**Exercise:** Search the data for the string "rule" and gather each line it is in.
** Opening Record excerpts block **
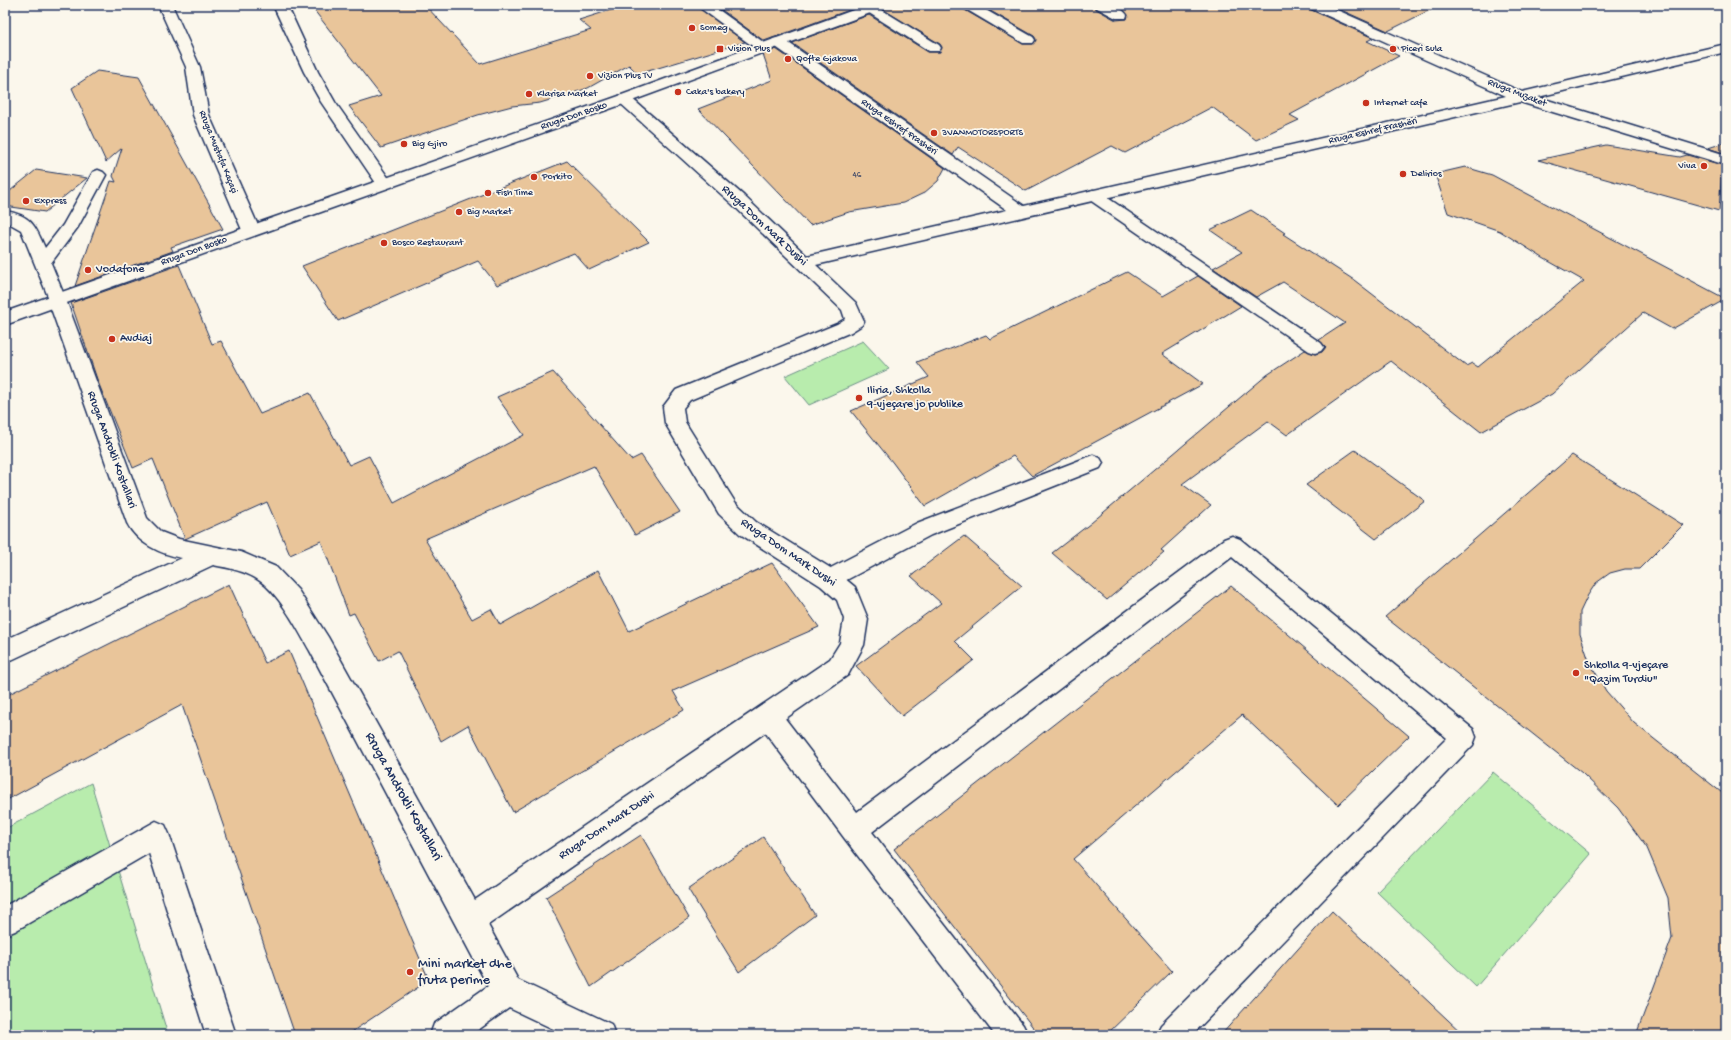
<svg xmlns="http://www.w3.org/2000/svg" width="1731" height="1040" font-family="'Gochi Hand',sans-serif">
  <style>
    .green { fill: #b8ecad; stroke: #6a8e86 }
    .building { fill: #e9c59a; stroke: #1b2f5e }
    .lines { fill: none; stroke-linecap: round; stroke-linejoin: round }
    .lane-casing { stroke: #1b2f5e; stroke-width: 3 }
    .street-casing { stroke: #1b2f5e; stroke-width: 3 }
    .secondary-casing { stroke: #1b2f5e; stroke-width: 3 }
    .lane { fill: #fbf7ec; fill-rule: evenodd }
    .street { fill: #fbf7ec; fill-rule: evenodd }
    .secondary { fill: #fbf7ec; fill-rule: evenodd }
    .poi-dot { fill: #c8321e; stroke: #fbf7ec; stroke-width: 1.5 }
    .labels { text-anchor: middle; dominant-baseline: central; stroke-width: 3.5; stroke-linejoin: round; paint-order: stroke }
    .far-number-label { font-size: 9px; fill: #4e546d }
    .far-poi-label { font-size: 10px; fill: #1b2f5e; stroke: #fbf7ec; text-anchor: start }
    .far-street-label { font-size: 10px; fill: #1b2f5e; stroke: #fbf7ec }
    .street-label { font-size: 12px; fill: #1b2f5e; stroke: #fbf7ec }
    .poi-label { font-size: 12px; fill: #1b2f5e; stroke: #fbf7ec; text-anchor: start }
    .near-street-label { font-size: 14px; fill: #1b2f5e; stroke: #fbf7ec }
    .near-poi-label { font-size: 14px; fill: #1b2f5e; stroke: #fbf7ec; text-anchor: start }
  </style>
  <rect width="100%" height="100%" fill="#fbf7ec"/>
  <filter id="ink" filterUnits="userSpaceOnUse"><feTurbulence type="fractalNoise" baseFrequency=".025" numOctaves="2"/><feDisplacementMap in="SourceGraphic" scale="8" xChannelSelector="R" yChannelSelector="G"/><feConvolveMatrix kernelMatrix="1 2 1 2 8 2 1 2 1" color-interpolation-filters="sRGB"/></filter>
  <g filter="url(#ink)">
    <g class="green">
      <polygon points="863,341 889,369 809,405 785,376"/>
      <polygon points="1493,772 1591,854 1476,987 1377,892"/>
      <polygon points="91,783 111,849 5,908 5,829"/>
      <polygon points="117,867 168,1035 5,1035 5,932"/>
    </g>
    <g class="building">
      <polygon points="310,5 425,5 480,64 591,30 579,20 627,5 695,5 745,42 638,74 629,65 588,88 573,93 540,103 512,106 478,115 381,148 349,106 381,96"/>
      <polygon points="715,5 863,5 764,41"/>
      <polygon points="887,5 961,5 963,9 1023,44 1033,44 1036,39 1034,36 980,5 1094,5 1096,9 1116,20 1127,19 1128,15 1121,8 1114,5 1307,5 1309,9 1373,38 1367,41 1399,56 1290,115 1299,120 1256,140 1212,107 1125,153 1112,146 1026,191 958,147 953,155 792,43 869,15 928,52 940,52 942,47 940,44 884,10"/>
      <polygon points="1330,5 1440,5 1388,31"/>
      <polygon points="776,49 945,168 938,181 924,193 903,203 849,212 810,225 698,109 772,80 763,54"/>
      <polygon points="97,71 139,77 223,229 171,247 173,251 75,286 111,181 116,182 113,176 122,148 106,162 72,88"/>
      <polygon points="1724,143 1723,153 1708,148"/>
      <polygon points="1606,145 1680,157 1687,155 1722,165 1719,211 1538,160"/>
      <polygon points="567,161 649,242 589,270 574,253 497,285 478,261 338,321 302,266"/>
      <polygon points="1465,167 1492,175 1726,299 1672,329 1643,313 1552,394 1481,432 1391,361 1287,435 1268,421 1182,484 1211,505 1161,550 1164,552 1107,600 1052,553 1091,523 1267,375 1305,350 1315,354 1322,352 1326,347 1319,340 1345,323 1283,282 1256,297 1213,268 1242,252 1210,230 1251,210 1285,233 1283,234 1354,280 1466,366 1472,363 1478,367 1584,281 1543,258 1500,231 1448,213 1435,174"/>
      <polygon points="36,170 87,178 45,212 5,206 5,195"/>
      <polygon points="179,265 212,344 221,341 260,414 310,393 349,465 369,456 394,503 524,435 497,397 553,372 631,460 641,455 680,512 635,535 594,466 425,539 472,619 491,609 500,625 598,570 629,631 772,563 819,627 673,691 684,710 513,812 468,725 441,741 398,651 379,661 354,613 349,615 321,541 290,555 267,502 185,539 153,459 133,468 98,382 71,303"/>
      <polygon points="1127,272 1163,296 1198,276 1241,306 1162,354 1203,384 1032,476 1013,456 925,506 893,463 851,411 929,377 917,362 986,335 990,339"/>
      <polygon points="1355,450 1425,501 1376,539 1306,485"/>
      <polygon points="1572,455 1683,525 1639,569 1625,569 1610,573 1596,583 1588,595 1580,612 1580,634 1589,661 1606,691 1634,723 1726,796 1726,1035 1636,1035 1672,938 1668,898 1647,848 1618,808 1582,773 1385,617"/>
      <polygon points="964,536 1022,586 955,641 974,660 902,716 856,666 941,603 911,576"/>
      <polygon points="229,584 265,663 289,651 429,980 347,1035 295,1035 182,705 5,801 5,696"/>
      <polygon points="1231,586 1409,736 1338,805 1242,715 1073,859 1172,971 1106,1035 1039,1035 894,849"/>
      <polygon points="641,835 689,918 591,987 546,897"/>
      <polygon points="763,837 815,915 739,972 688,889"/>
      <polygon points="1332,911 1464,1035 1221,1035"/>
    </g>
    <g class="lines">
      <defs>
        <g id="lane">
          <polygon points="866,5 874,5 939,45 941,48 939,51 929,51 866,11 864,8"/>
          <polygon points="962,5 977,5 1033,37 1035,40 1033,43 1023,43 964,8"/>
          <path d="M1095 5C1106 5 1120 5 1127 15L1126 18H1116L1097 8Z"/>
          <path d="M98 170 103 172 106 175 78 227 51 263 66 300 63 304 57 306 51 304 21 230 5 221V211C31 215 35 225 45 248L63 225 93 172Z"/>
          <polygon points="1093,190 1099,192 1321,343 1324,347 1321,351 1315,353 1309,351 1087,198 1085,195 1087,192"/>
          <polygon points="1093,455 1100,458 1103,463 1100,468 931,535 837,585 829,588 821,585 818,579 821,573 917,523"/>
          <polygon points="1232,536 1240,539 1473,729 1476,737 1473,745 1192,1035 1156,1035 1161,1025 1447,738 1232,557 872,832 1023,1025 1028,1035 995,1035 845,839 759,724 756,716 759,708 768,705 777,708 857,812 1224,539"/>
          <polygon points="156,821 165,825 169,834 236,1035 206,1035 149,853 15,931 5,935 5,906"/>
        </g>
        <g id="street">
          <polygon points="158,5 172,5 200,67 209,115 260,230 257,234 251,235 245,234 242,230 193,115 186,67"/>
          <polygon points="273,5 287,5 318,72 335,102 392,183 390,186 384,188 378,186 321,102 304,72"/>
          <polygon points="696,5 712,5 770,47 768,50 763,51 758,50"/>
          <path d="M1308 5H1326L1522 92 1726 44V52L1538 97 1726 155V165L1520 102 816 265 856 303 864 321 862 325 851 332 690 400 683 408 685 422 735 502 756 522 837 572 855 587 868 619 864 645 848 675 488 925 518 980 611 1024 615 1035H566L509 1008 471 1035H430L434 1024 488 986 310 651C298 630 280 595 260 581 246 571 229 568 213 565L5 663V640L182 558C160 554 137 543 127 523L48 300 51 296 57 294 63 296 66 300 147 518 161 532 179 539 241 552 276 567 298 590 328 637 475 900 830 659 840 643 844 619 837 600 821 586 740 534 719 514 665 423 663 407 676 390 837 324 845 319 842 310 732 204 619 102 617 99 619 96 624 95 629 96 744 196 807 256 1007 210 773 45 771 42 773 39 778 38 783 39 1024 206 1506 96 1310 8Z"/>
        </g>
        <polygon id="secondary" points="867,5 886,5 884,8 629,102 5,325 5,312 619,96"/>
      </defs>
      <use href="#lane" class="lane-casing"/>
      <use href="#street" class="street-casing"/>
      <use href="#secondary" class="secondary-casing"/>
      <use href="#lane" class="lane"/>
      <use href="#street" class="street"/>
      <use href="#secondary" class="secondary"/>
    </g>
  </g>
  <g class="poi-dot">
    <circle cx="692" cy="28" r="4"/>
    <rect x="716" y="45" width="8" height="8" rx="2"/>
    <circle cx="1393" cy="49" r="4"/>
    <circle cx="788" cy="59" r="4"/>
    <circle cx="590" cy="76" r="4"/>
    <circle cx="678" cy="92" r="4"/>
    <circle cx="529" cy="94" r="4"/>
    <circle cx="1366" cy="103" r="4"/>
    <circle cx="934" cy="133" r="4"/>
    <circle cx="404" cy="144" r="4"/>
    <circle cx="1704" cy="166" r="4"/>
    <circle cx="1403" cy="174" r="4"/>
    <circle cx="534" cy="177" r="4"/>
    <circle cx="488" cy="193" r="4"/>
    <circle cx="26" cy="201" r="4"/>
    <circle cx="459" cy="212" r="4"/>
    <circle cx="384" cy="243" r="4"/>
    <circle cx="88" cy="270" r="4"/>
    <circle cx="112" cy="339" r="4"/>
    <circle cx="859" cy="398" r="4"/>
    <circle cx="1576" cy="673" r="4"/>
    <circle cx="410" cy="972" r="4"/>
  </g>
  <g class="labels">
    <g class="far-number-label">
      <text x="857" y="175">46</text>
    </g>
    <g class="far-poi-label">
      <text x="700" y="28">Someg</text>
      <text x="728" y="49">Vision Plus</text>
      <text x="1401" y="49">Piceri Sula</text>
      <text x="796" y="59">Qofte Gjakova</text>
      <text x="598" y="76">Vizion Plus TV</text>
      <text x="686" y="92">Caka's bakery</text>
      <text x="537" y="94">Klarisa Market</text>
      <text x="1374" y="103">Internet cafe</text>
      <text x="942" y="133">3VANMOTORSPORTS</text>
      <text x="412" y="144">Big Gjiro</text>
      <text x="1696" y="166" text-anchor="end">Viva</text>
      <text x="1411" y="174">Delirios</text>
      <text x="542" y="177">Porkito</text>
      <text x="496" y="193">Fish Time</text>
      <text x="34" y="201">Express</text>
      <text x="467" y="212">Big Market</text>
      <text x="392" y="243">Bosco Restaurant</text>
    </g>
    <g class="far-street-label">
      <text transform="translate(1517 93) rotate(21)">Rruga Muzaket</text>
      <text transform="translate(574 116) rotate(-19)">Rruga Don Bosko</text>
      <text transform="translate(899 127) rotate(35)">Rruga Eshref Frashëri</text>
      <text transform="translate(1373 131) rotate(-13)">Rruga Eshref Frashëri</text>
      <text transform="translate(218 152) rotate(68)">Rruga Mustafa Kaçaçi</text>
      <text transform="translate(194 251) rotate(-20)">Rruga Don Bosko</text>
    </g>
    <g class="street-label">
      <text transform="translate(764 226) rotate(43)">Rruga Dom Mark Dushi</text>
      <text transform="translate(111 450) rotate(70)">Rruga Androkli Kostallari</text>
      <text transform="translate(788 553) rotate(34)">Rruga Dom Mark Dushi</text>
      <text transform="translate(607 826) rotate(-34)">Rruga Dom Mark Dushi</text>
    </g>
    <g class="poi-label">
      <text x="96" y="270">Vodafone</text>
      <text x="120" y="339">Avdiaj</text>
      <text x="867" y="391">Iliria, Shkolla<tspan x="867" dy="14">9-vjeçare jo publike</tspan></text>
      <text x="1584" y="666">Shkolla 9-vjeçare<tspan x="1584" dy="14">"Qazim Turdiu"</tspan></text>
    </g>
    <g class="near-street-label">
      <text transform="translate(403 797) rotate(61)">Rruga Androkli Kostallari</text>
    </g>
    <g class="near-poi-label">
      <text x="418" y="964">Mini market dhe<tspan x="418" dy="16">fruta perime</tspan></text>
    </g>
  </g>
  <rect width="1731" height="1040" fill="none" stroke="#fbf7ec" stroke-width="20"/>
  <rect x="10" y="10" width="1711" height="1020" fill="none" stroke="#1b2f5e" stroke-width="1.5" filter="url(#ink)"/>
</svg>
** Closing Record excerpts block **
**The completed task:**
    .lane { fill: #fbf7ec; fill-rule: evenodd }
    .street { fill: #fbf7ec; fill-rule: evenodd }
    .secondary { fill: #fbf7ec; fill-rule: evenodd }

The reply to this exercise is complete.